Histoire de La Ville de Saint-Mihiel. PDF

Le sépulcre est remarqué depuis sa création par les visiteurs et amis de l’art. L’œuvre histoire de La Ville de Saint-Mihiel. PDF la mise au tombeau du Christ. Treize personnages sont représentés légèrement plus grands que nature. Grand prêtre d’Israël et le visage tourné vers la figure du Sauveur.


Christ sous le regard d’un centurion. Ici, tout est en opposition avec l’atmosphère de la scène présentée, ils sont habillés en romains, jouent, ont une physionomie grossière, des rictus aux lèvres. Leur chef plus pensif tenait une lance aujourd’hui disparue. Joseph d’Arimathie, un genou à terre, l’autre soutenant le Christ. Coupure du haut de jambe et du poignet visible avant restauration de 2003. Il s’agit de la dernière œuvre du sculpteur avant son départ pour Genève.

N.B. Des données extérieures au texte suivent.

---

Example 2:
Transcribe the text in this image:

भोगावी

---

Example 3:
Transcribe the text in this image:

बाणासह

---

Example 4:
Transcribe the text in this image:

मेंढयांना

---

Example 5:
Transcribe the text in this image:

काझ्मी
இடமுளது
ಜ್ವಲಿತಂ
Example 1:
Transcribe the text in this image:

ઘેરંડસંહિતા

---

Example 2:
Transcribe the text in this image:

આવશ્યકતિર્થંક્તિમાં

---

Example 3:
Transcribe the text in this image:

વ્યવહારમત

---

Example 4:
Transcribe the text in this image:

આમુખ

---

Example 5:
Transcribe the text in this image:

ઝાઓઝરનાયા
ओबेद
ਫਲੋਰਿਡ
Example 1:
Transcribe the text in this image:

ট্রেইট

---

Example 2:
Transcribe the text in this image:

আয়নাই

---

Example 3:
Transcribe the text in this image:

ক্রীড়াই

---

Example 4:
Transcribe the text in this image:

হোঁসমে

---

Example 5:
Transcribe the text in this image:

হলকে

Pendant la Révolution française, le groupe de statues avait été caché sous du foin. Lors de leur réapparition en 1797, l’humidité avait endommagé l’ensemble et surtout les barres de fer qui soutenaient le Christ, ce fut M. Mangeot, artiste sammiellois, qui en 1810 fit une première restauration. Le Sépulcre étant classé en 1839 comme objet d’art, le Christ étant brisé, l’État finança une réfection par M. Brun qui remplaça alors les barres par de la pierre qu’il dissimula en un linge tombant des reins du Christ.

En 1865, une polémique enfla, les uns voulant remanier les positions des personnages, mais le conseil de la fabrique s’y opposa. En 1914, un obus frappa l’église et plusieurs éclats endommagèrent des statues, il fut décidé de protéger le tout sous des sacs de terre au lieu de porter le tout à Metz. Ligier Richier : statuaire lorrain du XVIe siècle , sur archive. Liste des monuments pour lesquels des secours ont été demandés, sur la base Mérimée. Conseil général de la Meuse,  La route Ligier Richier , calameo.

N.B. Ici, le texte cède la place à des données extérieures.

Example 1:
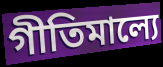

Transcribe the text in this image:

গীতিমাল্যে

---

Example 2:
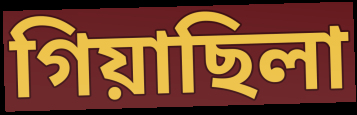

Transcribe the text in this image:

গিয়াছিলা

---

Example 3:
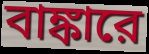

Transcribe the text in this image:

বাঙ্কারে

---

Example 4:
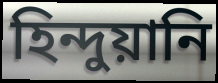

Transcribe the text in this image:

হিন্দুয়ানি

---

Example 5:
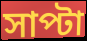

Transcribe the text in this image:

সাপ্টা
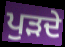
ਪੁੜਦੇ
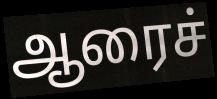
ஆரைச்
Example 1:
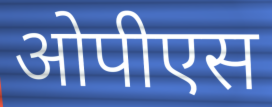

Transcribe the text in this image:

ओपीएस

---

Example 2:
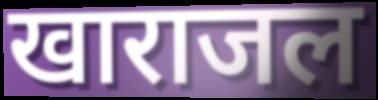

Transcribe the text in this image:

खाराजल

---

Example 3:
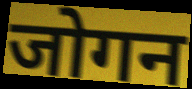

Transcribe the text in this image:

जोगन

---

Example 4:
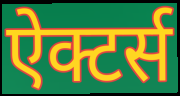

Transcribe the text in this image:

Charles Cournault,  Ligier Richier : statuaire lorrain du XVIe siècle , sur archive. 30 -Ce n’est pas impunément qu’on eût déplacé toutes ces statues, si intimmement liées entre elles, qu’on a longtemps cru qu’elles avaient été taillées dans un seul bloc de pierre. Bernard Noël et Paulette Choné, Ligier Richier : La Mise au Tombeau de Saint-Mihiel, photographie Jean-Luc Tartarin, Thionville, Serge Domini, et Bar-le-Duc, conseil général de la Meuse, 1999, 63 p. Sources anciennes Jules Collignon, Projet de restauration du Sépulcre : Le passé, le présent et l’avenir de l’église abbatiale Saint-Michel, Saint-Mihiel, Veuve Casner, 1863, 59 p. Lambinet,  Une lettre de 1809 sur le  Sépulcre  de Saint-Mihiel , Bulletin mensuel de la Société des lettres, sciences et arts de Bar-le-Duc, no 12, décembre 1904, dans Mémoires, 4e série, t. Rechercher les pages comportant ce texte.

La dernière modification de cette page a été faite le 30 novembre 2018 à 14:43. Les ingénieurs américains revenant du St. La bataille de Saint-Mihiel désigne un important engagement de la Première Guerre mondiale, sur le saillant de Saint-Mihiel, qui fut le premier auquel participèrent les troupes américaines, et qui se solda par une victoire alliée. Après la guerre de 1870-1871, la ville de Saint-Mihiel n’abrite qu’une garnison : cette position n’est pas à cette époque jugée comme stratégique pour la défense du pays. Dès le début des opérations, en août 1914, la prise de Verdun constitue un objectif majeur des Allemands qui y voient une manière de saper le moral français, espérant ainsi annihiler toute opposition de l’armée de Joffre.

L’objectif des Allemands est alors d’encercler les Français. Belfort est désormais brisée par ce  saillant . Celui-ci limite les possibilités d’approvisionnement de la place de Verdun en coupant la voie Verdun-Nancy. Cette position stratégique explique les efforts incessants de l’état-major allemand pour s’y maintenir malgré toutes les tentatives françaises. Dans une note du 20 janvier 1915, Joffre prescrivait trois offensives de printemps, dont une par la 1re armée en Woëvre pour réduire la poche de Saint-Mihiel. 1er, 2e et 6e Corps d’Armée pour l’attaque face à l’est au nord de Saint-Mihiel. 12e Corps d’Armée pour l’attaque face au nord entre Saint-Mihiel et Pont-à-Mousson.